Significato geopolitico

  • L’approvazione della risoluzione rappresenta un’importante vittoria diplomatica per Trump, che vede così parte del suo piano di pace legittimato a livello internazionale.

  • L’astensione di Russia e Cina indica però che il consenso non è unanime: questi Paesi volevano un testo più equilibrato, forse meno egemonizzato dagli USA.

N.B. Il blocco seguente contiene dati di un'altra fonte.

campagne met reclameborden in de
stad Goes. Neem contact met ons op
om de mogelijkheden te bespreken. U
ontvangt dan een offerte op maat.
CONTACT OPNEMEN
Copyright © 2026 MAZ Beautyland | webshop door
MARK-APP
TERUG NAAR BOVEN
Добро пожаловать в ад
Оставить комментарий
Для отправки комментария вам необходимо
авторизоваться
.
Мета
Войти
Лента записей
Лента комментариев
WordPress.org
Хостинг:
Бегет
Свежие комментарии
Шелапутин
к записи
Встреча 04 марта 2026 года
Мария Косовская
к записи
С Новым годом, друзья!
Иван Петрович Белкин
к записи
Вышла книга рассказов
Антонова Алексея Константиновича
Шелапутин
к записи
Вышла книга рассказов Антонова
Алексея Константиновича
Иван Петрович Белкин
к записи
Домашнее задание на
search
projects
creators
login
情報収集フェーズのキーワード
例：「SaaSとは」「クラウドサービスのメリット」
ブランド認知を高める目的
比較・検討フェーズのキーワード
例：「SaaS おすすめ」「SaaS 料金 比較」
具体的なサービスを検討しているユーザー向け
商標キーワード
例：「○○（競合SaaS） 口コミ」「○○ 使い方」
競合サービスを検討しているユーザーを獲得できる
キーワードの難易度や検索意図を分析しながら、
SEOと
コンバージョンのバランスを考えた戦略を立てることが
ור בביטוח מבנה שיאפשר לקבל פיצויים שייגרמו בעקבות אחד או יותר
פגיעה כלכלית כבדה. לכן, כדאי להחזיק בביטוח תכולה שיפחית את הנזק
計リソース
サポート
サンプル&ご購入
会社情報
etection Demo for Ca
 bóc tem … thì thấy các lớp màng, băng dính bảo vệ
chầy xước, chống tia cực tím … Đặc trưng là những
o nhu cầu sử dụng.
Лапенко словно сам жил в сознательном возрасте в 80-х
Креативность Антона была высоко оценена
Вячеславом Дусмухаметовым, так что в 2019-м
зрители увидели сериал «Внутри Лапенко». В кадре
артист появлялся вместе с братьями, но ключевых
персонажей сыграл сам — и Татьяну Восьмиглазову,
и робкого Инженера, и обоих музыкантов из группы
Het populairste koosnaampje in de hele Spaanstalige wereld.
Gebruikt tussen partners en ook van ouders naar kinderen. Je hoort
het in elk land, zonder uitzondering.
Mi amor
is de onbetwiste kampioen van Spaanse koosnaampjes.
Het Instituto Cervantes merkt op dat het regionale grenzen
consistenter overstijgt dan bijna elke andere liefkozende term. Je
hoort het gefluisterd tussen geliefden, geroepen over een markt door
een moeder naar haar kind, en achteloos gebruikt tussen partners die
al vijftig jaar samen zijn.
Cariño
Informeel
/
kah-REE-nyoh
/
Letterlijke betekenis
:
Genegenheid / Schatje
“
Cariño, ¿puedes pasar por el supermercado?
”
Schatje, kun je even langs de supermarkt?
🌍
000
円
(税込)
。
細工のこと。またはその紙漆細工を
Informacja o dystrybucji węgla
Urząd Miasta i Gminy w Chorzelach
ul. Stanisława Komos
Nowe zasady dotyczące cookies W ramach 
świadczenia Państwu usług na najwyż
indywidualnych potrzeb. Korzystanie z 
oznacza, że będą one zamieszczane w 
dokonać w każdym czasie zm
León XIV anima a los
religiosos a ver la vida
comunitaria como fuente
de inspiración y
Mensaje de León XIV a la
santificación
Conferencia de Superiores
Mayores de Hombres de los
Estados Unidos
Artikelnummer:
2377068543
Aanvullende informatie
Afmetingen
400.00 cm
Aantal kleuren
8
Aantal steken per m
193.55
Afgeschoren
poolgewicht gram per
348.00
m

  • La risoluzione segna un cambio di paradigma: non si tratta più solamente di un cessate il fuoco temporaneo, ma di una strategia pianificata di ricostruzione, disarmo e governance che potrebbe ridefinire il futuro di Gaza.

Conclusione

L’O.N.U. accontenta Trump, su Gaza, questo, non è solo un gesto simbolico, ma un documento operativo che riflette in molti aspetti il piano di pace di Donald Trump. L’istituzione di una forza internazionale e di un “Board of Peace” sotto la guida di Trump mostra la determinazione americana nel promuovere una soluzione attiva e non puramente diplomatico-declarativa. Tuttavia, il fatto che Russia e Cina si siano astenute mette in luce le tensioni strategiche: non c’è piena convergenza globale, e alcuni attori vogliono un progetto più multilaterale o “tradizionale”. Il vero banco di prova sarà l’implementazione: se la forza di stabilizzazione riuscirà a operare senza provocare nuove tensioni, e se la ricostruzione sarà efficace, questa risoluzione potrebbe segnare una svolta. Ma i rischi restano altissimi.